The initial assessment of any lower extremity deformity is fundamental to plan a successful surgical program of correction, as well as an effective post-operative management of the healing process. The assessment should include the X-rays of full length weight bearing of both legs, with a complete axis evaluation to fix the position of the deformities, which is “the true plane of the deformity”.
Bone deformity is usually a combination of angulation and rotation. Coronal planes angular deformity (varus and valgus) is seen on AP radiographs, and sagittal plane angular deformity is seen on lateral radiographs.(1) This understanding of angular deformities is central to the correct use of an external device.
The graphical method of calculating the true plane of the deformity is a low-tech one: the only tools required are a pencil, a ruler, a goniometer and a graph paper. X and Y axis are marked with the center of the bone at the intersection with the abscissa – then anterior, posterior, medial and lateral positions are indicated. The grade of deformity is plotted on each axis to the same scale. For instance, a deformity that measures 21° degrees valgus on the AP rays is marked along the X-axis in a medial direction. S. Nayagam, an expert orthopedic surgeon from the University of Liverpool (UK), suggests a simple way to remember this: try to think of a valgus deformity as one with the apex pointing medially, and mark the size on the graph paper in the medial direction. Likewise, a recurvatum deformity that, for instance, measures 38° on the lateral X-rays is plotted in a posterior direction (recurvatum, apex posterior).(2) Orthogonal lines are drawn from these points so they intersect each other, and then a line is drawn from this intersection to the zero position. And this is the true plane of the deformity. The deviation of this plane from the sagittal and coronal planes can be established directly off the graph paper: if a millimeter-square graph paper is utilized, and the scale adopted for plotting is 1 mm to 1 degree, then the length on the line (AD) in millimeters, connecting the abscissa to the two orthogonal lines’ intersection, is the size of the deformity in degrees, and the angle that it subtends with both coronal and sagittal planes measures the true plane of deformity.

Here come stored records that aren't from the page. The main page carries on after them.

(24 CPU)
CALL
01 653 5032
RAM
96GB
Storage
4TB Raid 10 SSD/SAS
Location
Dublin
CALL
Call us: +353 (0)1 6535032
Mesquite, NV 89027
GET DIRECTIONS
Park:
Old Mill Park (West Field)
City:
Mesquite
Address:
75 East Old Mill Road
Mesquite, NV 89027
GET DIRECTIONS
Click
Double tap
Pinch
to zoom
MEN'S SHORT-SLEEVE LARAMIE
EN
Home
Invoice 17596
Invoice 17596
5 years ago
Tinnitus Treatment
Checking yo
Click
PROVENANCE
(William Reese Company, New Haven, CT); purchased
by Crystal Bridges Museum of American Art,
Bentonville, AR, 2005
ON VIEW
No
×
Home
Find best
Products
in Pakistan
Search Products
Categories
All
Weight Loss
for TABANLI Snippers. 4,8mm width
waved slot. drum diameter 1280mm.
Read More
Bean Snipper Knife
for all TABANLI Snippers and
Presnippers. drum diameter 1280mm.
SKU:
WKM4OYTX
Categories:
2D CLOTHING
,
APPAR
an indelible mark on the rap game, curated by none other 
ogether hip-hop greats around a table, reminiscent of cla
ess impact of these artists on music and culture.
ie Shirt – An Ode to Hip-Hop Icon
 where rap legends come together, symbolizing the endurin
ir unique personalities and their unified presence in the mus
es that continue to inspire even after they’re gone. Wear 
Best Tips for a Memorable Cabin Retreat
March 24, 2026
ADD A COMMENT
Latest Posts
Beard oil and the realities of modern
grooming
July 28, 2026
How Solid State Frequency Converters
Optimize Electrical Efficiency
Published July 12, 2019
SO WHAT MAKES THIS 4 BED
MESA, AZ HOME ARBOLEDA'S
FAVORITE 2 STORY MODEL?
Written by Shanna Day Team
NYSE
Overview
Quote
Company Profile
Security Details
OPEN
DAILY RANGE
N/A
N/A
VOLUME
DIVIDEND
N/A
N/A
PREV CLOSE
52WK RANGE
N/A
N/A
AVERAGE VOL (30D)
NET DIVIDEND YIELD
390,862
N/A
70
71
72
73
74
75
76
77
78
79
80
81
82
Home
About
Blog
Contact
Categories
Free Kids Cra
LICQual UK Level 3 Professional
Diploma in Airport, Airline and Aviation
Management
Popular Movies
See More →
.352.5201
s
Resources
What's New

There is also a mathematical method for calculating the plane of deformity. In this case, the parameters can be measured trigonometrically from the known angles of the deformity in the AP view and lateral planes, as following: X is the AP (procurvatum/antecurvatum) angulation; Y is the varus/valgus angulation. The deviation of the deformity from the sagittal plan is X/Y° tan–1. The true plane of angular deformity is the plane in which the hinge of the fixator clamp should be placed. Other similar methods of estimation of the true angular deformity may be used, such as the rectangular rule.(3)
- Youngman J, Raptis D et al. 2015. An accurate method of determining a single-plane osteotomy to correct a combined rotational and angular deformity. Strategies Trauma Limb Reconstr; 10(1): 35-9.
- Patterson M (reviewed by) 2006. Apley’s Concise System of Orthopaedics and Fractures (3rd edn) by Solomon L, Warwick D, Nayagam S. Ann R Coll Surg Engl; 88(4):425-426.
- Jansen Paccola CA. 2011. A simplified way of determining the direction of a single-cut osteotomy to correct combined rotational and angular deformities of long bones. Rev Bras Ortop; 46(3):329-34.